* WHAT YOU HAVE TO DO
Convert everything from the start of the records through the line containing "osazené zirkony 1.6cm 1.75g" into a JSON list of strings, with one string per line and no blank lines. Leave out the pictures.
══════
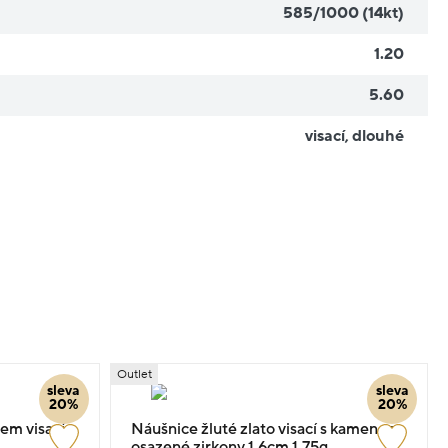
585/1000 (14kt)
1.20
5.60
visací
,
dlouhé
Outlet
sleva
sleva
20%
20%
tem visací
Náušnice žluté zlato visací s kamenem
osazené zirkony 1.6cm 1.75g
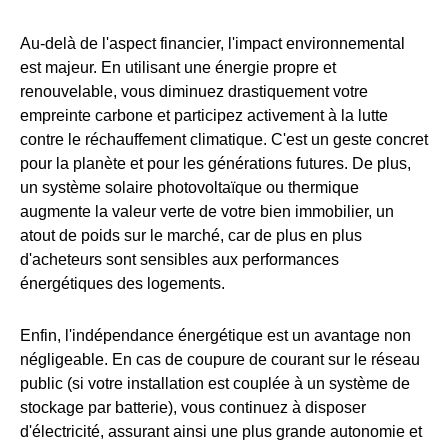
Au-delà de l'aspect financier, l'impact environnemental
est majeur. En utilisant une énergie propre et
renouvelable, vous diminuez drastiquement votre
empreinte carbone et participez activement à la lutte
contre le réchauffement climatique. C'est un geste concret
pour la planète et pour les générations futures. De plus,
un système solaire photovoltaïque ou thermique
augmente la valeur verte de votre bien immobilier, un
atout de poids sur le marché, car de plus en plus
d'acheteurs sont sensibles aux performances
énergétiques des logements.
Enfin, l'indépendance énergétique est un avantage non
négligeable. En cas de coupure de courant sur le réseau
public (si votre installation est couplée à un système de
stockage par batterie), vous continuez à disposer
d'électricité, assurant ainsi une plus grande autonomie et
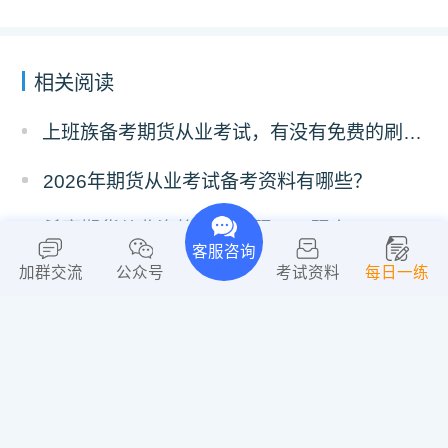
相关阅读
上班族备考期货从业考试，有没有免费的刷题 APP 可以推荐？
2026年期货从业考试备考资料有哪些？
希赛期货从业资格考试刷题APP题库
客服咨询
加群交流
公众号
考试资料
每日一练
2026备考期货从业的学习APP
期货从业备考刷题APP推荐
2026年期货从业考试时间！
2026年3月期货从业资格考试时间是哪天？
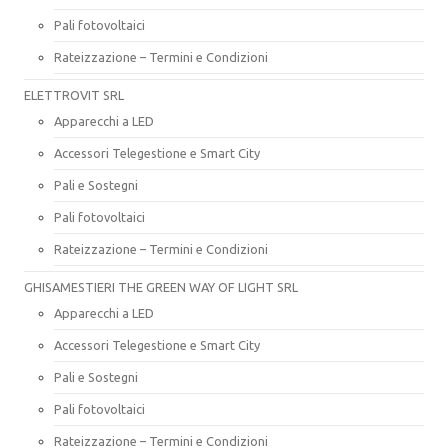
Pali fotovoltaici
Rateizzazione – Termini e Condizioni
ELETTROVIT SRL
Apparecchi a LED
Accessori Telegestione e Smart City
Pali e Sostegni
Pali fotovoltaici
Rateizzazione – Termini e Condizioni
GHISAMESTIERI THE GREEN WAY OF LIGHT SRL
Apparecchi a LED
Accessori Telegestione e Smart City
Pali e Sostegni
Pali fotovoltaici
Rateizzazione – Termini e Condizioni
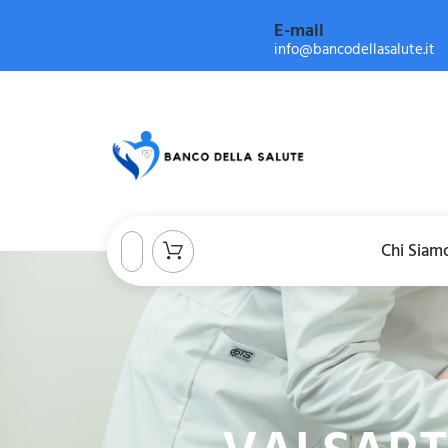
E-mail
info@bancodellasalute.it
Chi Siam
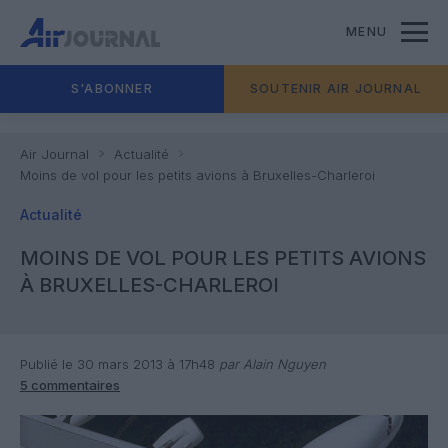
MENU
S'ABONNER
SOUTENIR AIR JOURNAL
Air Journal
Actualité
Moins de vol pour les petits avions à Bruxelles-Charleroi
Actualité
MOINS DE VOL POUR LES PETITS AVIONS
À BRUXELLES-CHARLEROI
Publié le 30 mars 2013 à 17h48
par Alain Nguyen
5 commentaires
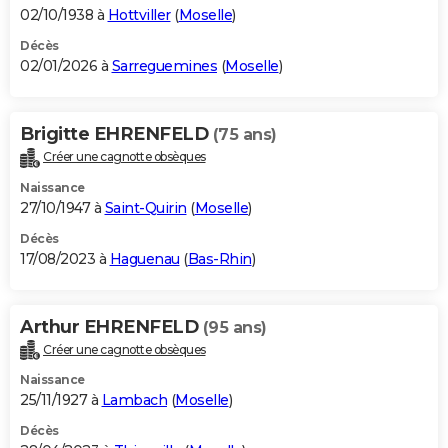
02/10/1938 à
Hottviller
(
Moselle
)
Décès
02/01/2026 à
Sarreguemines
(
Moselle
)
Brigitte EHRENFELD
(75 ans)
Créer une cagnotte obsèques
Naissance
27/10/1947 à
Saint-Quirin
(
Moselle
)
Décès
17/08/2023 à
Haguenau
(
Bas-Rhin
)
Arthur EHRENFELD
(95 ans)
Créer une cagnotte obsèques
Naissance
25/11/1927 à
Lambach
(
Moselle
)
Décès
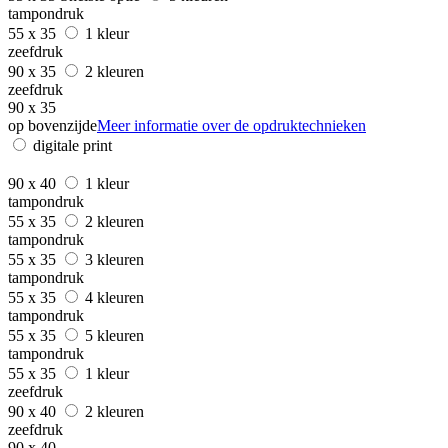
tampondruk
55 x 35
1 kleur
zeefdruk
90 x 35
2 kleuren
zeefdruk
90 x 35
op bovenzijde
Meer informatie over de opdruktechnieken
digitale print
90 x 40
1 kleur
tampondruk
55 x 35
2 kleuren
tampondruk
55 x 35
3 kleuren
tampondruk
55 x 35
4 kleuren
tampondruk
55 x 35
5 kleuren
tampondruk
55 x 35
1 kleur
zeefdruk
90 x 40
2 kleuren
zeefdruk
90 x 40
══════
* YOUR RESPONSE
[
  "585/1000 (14kt)",
  "1.20",
  "5.60",
  "visací",
  ",",
  "dlouhé",
  "Outlet",
  "sleva",
  "sleva",
  "20%",
  "20%",
  "tem visací",
  "Náušnice žluté zlato visací s kamenem",
  "osazené zirkony 1.6cm 1.75g"
]